▶ [WHAT YOU ARE ASKED TO DO]: Can you print, word for word, the part of the passage on the terms gynephilia and androphilia that opens with the words containing "This use is" and closes with "those men's perspectives."?
::: PAGE EXTRACT :::
The age zone of gynephilic interests is defined likewise as in case of androphilia.

Use for transsexual people

The terms gynephilia and androphilia are occasionally used when referring to the sexual orientation of transsexual people, since the terms homosexual and heterosexual can be unclear. In describing a human's sexual orientation as homosexual or heterosexual, one is not only saying a thing about the sex that human desires, but also about their own sex — specifically, that their sex is the same as, or different from, that of those they desire. Difficulty in making these judgements can be seen, for example, in debates about whether gynephilic transsexual men are homosexual. Androphilia and gynephilia are often preferred, because rather than focusing on the sex of the subject, they only describe that of the object of their attraction. This has led to less emphasis on the age-based restriction that those terms were originally misused for. The third common term that describes sexual orientation, bisexuality, makes no claim about the subject's sexual identity.

This use is problematic for transsexual people because it denies their experiences as their actual sex, but also implies that they are really of the sex they were originally. It is barely controversial that transsexual people define themselves as homosexual, heterosexual, and bisexual as appropriate, and will reject any terminology that is applied to them but not also to cisgender people. Debates about whether gynesexual transsexual men are homosexual, for example, do not typically include those men's perspectives.
::: AVAILABLE DATA :::
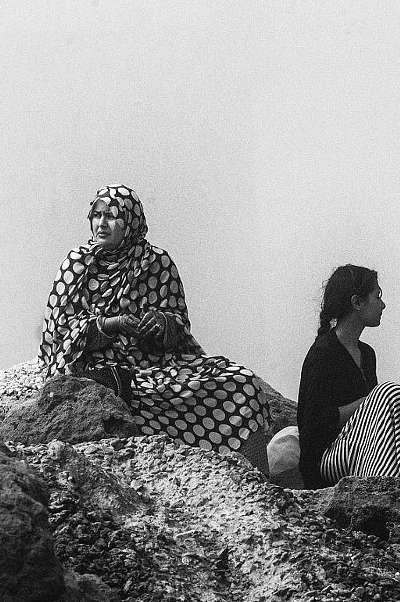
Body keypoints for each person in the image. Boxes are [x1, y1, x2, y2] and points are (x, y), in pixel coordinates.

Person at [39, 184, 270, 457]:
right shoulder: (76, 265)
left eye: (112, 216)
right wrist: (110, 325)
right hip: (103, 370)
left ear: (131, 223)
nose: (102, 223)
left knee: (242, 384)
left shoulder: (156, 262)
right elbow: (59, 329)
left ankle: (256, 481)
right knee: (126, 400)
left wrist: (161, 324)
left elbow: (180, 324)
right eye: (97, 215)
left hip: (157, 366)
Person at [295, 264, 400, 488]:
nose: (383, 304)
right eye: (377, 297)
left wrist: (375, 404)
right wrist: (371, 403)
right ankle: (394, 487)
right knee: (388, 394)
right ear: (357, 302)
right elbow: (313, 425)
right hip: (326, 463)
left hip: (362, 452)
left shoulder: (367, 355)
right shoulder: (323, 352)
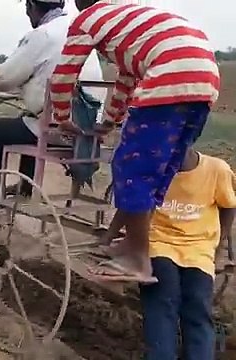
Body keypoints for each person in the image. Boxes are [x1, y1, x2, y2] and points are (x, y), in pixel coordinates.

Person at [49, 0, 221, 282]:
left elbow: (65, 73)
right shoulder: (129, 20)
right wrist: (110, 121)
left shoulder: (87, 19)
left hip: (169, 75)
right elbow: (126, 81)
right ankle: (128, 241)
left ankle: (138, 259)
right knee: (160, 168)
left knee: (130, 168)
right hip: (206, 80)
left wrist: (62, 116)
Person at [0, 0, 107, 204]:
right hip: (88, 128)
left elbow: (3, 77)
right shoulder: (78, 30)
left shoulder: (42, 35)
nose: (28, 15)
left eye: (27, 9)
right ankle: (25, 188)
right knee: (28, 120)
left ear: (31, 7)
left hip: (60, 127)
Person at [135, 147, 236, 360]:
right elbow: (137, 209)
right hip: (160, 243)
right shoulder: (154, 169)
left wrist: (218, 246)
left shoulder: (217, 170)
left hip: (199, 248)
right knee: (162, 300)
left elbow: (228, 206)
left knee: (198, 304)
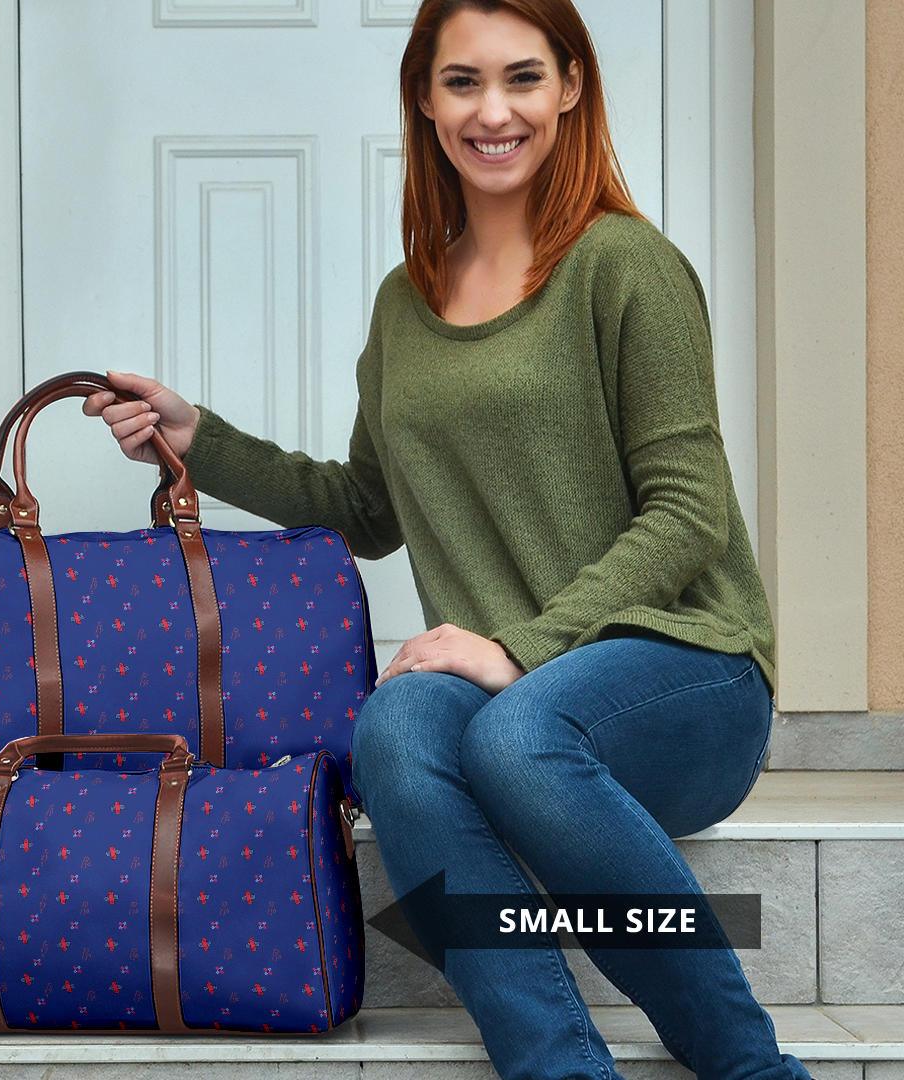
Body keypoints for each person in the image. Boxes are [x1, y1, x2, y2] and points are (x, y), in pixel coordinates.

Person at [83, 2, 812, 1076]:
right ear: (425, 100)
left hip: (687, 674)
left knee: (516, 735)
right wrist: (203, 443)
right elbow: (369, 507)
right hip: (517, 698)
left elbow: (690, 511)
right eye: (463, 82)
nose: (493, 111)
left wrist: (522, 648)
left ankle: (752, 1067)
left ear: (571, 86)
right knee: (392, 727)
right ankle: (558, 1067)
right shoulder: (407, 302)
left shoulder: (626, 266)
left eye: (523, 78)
:::
::: AVAILABLE DATA :::
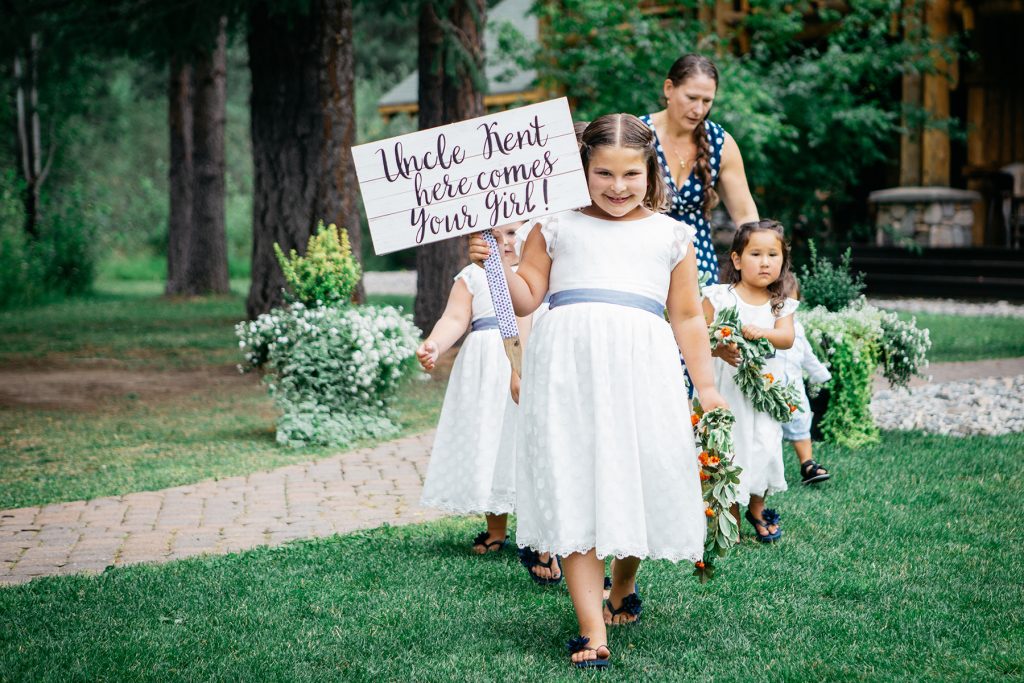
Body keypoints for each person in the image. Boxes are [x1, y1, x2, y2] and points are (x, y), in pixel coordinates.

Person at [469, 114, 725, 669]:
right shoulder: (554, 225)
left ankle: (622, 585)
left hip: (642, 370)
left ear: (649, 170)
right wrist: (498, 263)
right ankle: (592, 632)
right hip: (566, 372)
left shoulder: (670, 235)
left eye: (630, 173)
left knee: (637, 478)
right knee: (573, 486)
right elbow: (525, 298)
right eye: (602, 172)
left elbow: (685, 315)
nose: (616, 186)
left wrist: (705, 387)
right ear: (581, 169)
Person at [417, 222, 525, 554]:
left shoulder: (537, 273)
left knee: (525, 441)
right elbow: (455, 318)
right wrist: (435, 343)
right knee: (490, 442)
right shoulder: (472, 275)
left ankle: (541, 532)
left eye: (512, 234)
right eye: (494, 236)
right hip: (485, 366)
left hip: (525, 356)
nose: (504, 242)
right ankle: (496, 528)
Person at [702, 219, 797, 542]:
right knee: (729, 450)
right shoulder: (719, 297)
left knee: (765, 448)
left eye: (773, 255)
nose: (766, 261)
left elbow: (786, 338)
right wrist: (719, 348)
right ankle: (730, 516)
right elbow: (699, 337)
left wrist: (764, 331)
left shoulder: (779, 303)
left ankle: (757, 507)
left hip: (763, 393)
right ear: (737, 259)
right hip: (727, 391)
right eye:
:::
▶ [FINISHED TASK]:
This use is problematic for transsexual people because it denies their experiences as their actual sex, but also implies that they are really of the sex they were originally. It is barely controversial that transsexual people define themselves as homosexual, heterosexual, and bisexual as appropriate, and will reject any terminology that is applied to them but not also to cisgender people. Debates about whether gynesexual transsexual men are homosexual, for example, do not typically include those men's perspectives.